- SELECTED EXCERPT:
--- START ---
Sentiment analysis in the project aimed to determine if a tweet was positive or negative. The starting point was a dataset of over 1.5 million labeled tweets. Each tweet was labeled as positive or negative (0 or 1). A simple classifier was fitted on processed and transformed tweets. And it worked!😀
Let’s do a rough overview of what was done:
- Cleaning and preparing the data (text)
- Fitting a Gensim Word2Vec model on the data (text)
- Mapping text through Word2Vec model to 300-dimensional space (text to vector)
- Using the newly created 300-dimensional vectors for machine learning (vector)
- Optimizing machine learning parameters with 5-fold CV
- Evaluating the model performance
The modelling was done in Python with Scipy-stack, Gensim, Scikit-learn and Natural Language Tool Kit. The final modelling pipeline was about 1000 lines of code.
--- END ---
- PROBLEM STATEMENT:
Resume the account of the tweet sentiment analysis project after its last sentence, keeping its tone and level of detail.

- DATA TO EXAMINE:
--- START ---
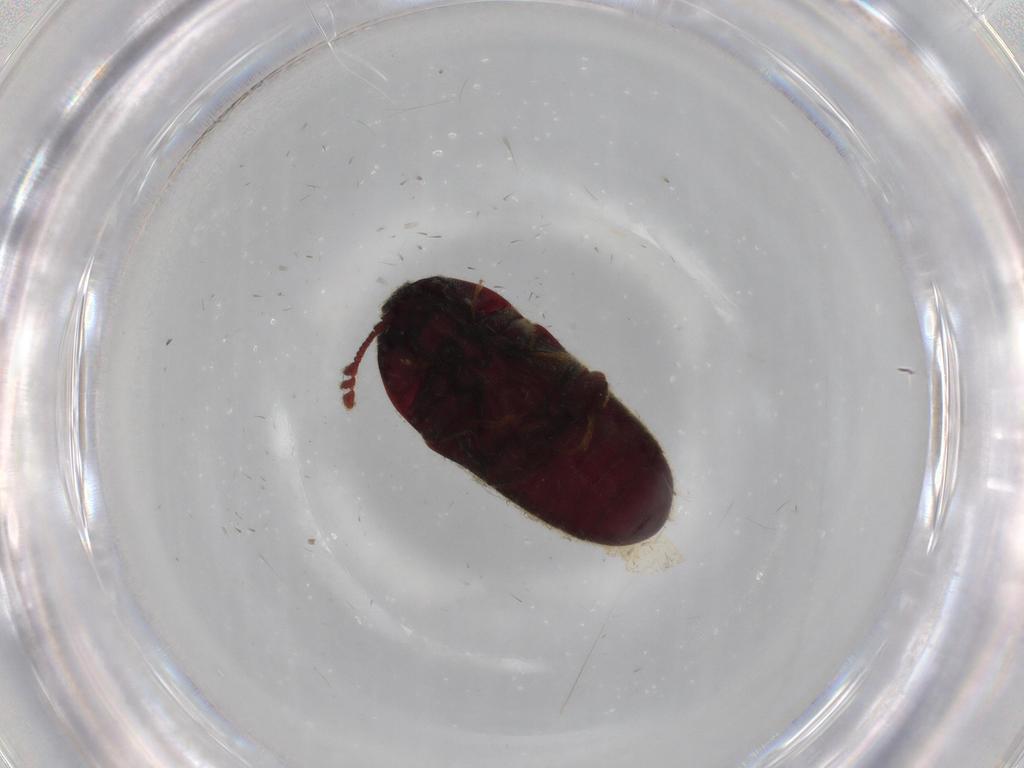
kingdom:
--- END ---
--- START ---
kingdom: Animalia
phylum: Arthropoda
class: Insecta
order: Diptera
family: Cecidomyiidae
--- END ---
--- START ---
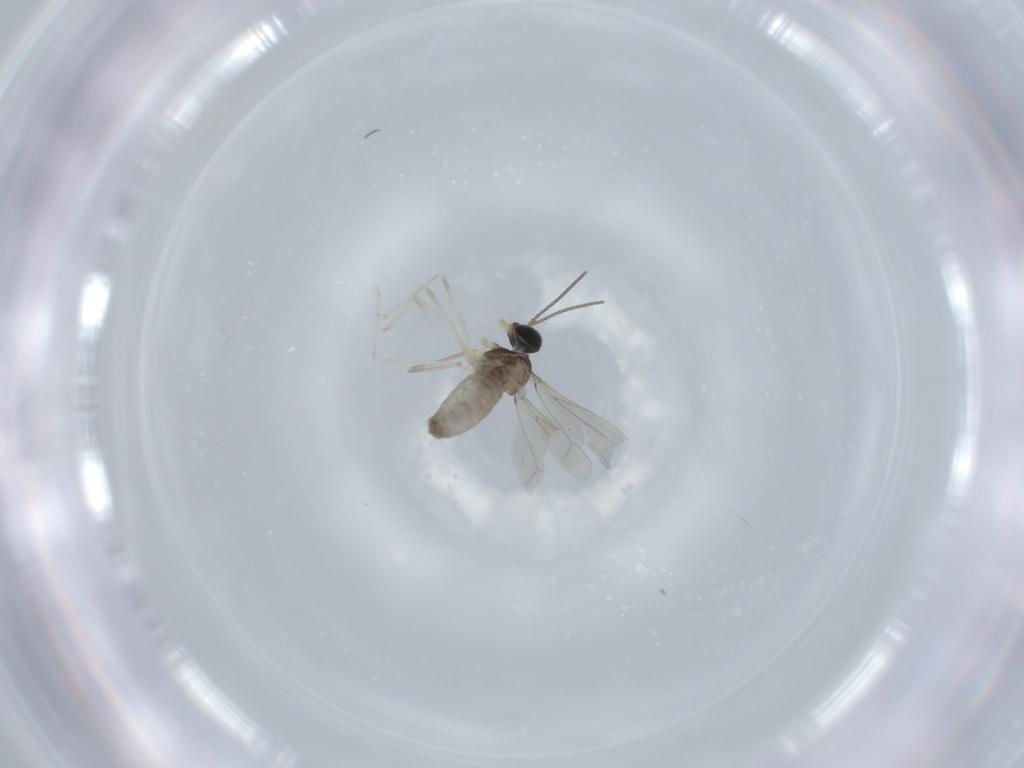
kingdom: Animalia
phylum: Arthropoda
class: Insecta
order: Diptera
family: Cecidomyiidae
--- END ---
- YOUR RESPONSE:
The final model had ~0.75 5-fold CV accuracy, which means that it was right 75% of the time. Accuracy could be increased for example by using more sophisticated models or by optimizing hyper-parameters better. A natural upper limit for accuracy in sentiment analysis is roughly 0.9 since some opinions are debatable.
This kind of sentiment analysis has a variety of potential applications. The model could be reused on Twitter streams with certain hashtags. One could for example stream tweets with “Nordea” or “Kone” in them. Afterwards sentiment analysis could show how certain actions affected the popular opinion about the companies.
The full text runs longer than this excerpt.